While early US adopters of mobile payment services can currently try out a smorgasbord of digital wallet apps, developed by Apple, Samsung, Google and even Walmart, at millions of retail locations nationwide, things are a lot more complicated and limited on British shores.
Although Apple Pay launched in the UK just nine months after debuting stateside, and it’s been a full nine months since, both Samsung Pay and Android Pay seem to be putting off their local introductions until they get enough financial institutions on board.
Speaking of, not even Apple Pay enjoyed the approval of all major British banks off the bat, adding Barclays to the support list today with great delay. Only eclipsed by HSBC domestically in terms of assets, the 1690-founded establishment raises the number of Cupertino-partnering banks in the UK to 16.
There’s Barclays and HSBC, as well as Royal Bank of Scotland, Lloyds Banking Group, American Express, Bank of Scotland, First Direct, Halifax, M&S Bank, Nationwide Building Society, NatWest, Santander, Tesco Bank, TSB, and Ulster Bank.
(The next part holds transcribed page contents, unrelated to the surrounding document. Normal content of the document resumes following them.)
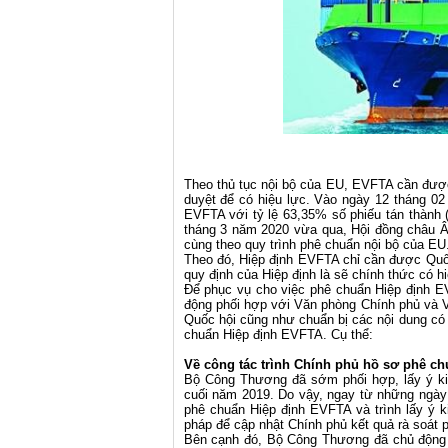
Theo thủ tục nội bộ của EU, EVFTA cần đượ
duyệt để có hiệu lực. Vào ngày 12 tháng 02
EVFTA với tỷ lệ 63,35% số phiếu tán thành (
tháng 3 năm 2020 vừa qua, Hội đồng châu Âu
cùng theo quy trình phê chuẩn nội bộ của EU
Theo đó, Hiệp định EVFTA chỉ cần được Quốc
quy định của Hiệp định là sẽ chính thức có h
Để phục vụ cho việc phê chuẩn Hiệp định E
động phối hợp với Văn phòng Chính phủ và V
Quốc hội cũng như chuẩn bị các nội dung có 
chuẩn Hiệp định EVFTA. Cụ thể:
Về công tác trình Chính phủ hồ sơ phê c
Bộ Công Thương đã sớm phối hợp, lấy ý ki
cuối năm 2019. Do vậy, ngay từ những ngà
phê chuẩn Hiệp định EVFTA và trình lấy ý 
pháp để cập nhật Chính phủ kết quả rà soát p
Bên cạnh đó, Bộ Công Thương đã chủ động t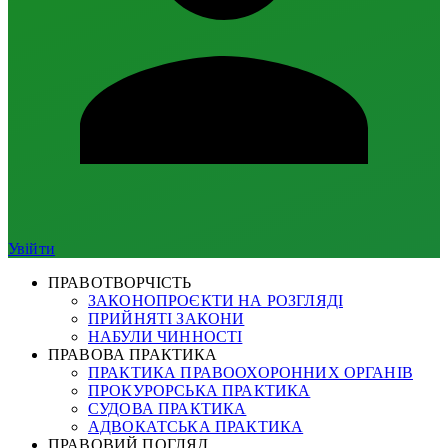
Увійти
ПРАВОТВОРЧІСТЬ
ЗАКОНОПРОЄКТИ НА РОЗГЛЯДІ
ПРИЙНЯТІ ЗАКОНИ
НАБУЛИ ЧИННОСТІ
ПРАВОВА ПРАКТИКА
ПРАКТИКА ПРАВООХОРОННИХ ОРГАНІВ
ПРОКУРОРСЬКА ПРАКТИКА
СУДОВА ПРАКТИКА
АДВОКАТСЬКА ПРАКТИКА
ПРАВОВИЙ ПОГЛЯД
You can use phone, tablet or smartwatch-stored debit and credit cards from any of these organizations now wherever you see the Apple Pay or contactless logo. That’s to say at any POS terminal equipped with NFC connectivity, a flick of the wrist or single tap, doubled by fingerprint recognition for extra security, being all it takes to pay for stuff in the 21st century. Your move, Google and Samsung.